Layanan Cuci Darah Pasien JKN-KIS Kini Cukup Pakai Sidik Jari

JAKARTA (Suara Karya): Badan Penyelenggara Jaminan Sosial (BPJS) Kesehatan kini mempermudah prosedur pelayanan hemodialisis (cuci darah) bagi peserta Jaminan Kesehatan Nasional-Kartu Indonesia Sehat (JKN-KIS). Pasien tak perlu bawa surat rujukan lagi, cukup gunakan jempol tangan.

“Tinggal tempelkan jempol tangan ke alat finger print (sidik jari), pasien bisa langsung dapat pelayanan. Jadi lebih hemat waktu, tenaga dan uang,” kata Dirut BPJS Kesehatan, Fachmi Idris saat berkunjung Klinik Hemodialisis Tidore, Jakarta Pusat, Senin (13/1/2020).

Kehadiran Fachmi diterima Dirut Klinik Hemodialisis Tidore, Darwis Hartono beserta jajarannya.

Fachmi menjelaskan, pemangkasan prosedur administrasi bagi pasien gagal ginjal kronis dilakukan sebagai bagian dari komitmen BPJS Kesehatan dalam meningkatkan kualitas layanan. “Manajemen BPJS Kesehatan memutuskan tahun 2020 sebagai tahun pelayanan dan kepuasan peserta,” ujarnya.

Dijelaskan, alat finger print baru bisa dipakai jika sebelumnya pasien sudah merekam sidik jarinya di rumah sakit atau klinik hemodialisa rujukannya. “Jadi tidak bisa ujug-ujug pasien datang untuk berobat. Tetap harus ada perekaman data bagi pasien yang rutin melakukan cuci darah disana,” katanya.

Sebelumnya, prosedur pasien cuci darah harus mengurus surat rujukan ke FKTP seperti Puskesmas atau klinik, yang bisa diperpanjang setiap tiga bulan sekali. Prosedur itu dirasakan ribet oleh pasien yang rutin berobat seminggu dua kali. “Apalagi surat rujukan habis waktunya bersamaan dengan waktunya untuk cuci darah,” tuturnya.

Ditambahkan, pelaksanaan sistem finger print bagi pasien gagal ginjal sebenarnya sudah diuji coba sejak beberapa bulan lalu.
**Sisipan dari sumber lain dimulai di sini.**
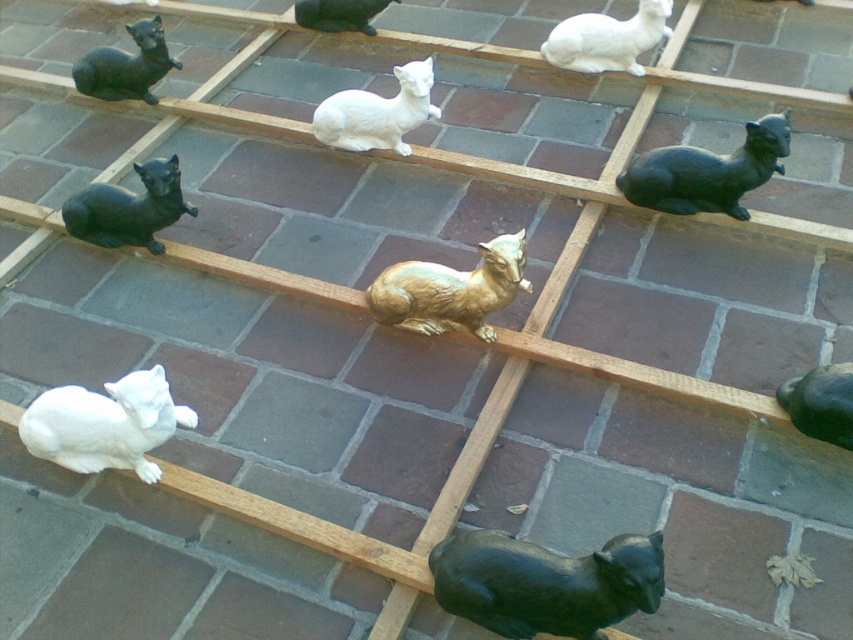
In the scene shown: Who is more distant from viewer, (613, 19) or (160, 65)?

Point (613, 19)

Where is `white glossy goat at upper center`? This screenshot has width=853, height=640. white glossy goat at upper center is located at coordinates (607, 38).

Is point (577, 580) closer to camera compared to point (65, 422)?

Yes, it is in front of point (65, 422).

Does black glossy cat at lower right have a larger size compared to white glossy cat at lower left?

Actually, black glossy cat at lower right might be smaller than white glossy cat at lower left.

This screenshot has width=853, height=640. What do you see at coordinates (544, 582) in the screenshot?
I see `black glossy cat at lower right` at bounding box center [544, 582].

I want to click on black glossy cat at lower right, so click(544, 582).

Can you confirm if black glossy cat at lower right is thinner than matte black cat at upper center?

No, black glossy cat at lower right is not thinner than matte black cat at upper center.

This screenshot has height=640, width=853. I want to click on black glossy cat at lower right, so click(544, 582).

Which is behind, point (552, 568) or point (352, 0)?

Alat tersebut disiapkan oleh masing-masing rumah sakit atau klinik, bukan pemberian dari BPJS Kesehatan.

“Penerapan alat ini juga memberi manfaat bagi rumah sakit dalam kecepatan layanan bagi peserta, karena meminimalkan jenis inputan pada penerbitan Surat Eligibilitas Peserta (SEP),” kata Fachmi.

Sistem ini, lanjut Fachmi, mengurangi antrean serta memberi kepastian klaim yang akan dibayarkan, karena terhindar dari penggunaan kartu oleh peserta yang tidak berhak. Fasilitas kesehatan juga memiliki kewajiban meneliti kebenaran identitas peserta dan penggunaannya.

Ditanya jumlah pasien gagal ginjal yang dicover BPJS Kesehatan, Fachmi mengatakan, angka pastinya belum ada. Karena penyakit gagal ginjal masuk dalam layanan katastropik, yang jumlahnya mencapai 20 persen dari total pembiayaan BPJS Kesehatan.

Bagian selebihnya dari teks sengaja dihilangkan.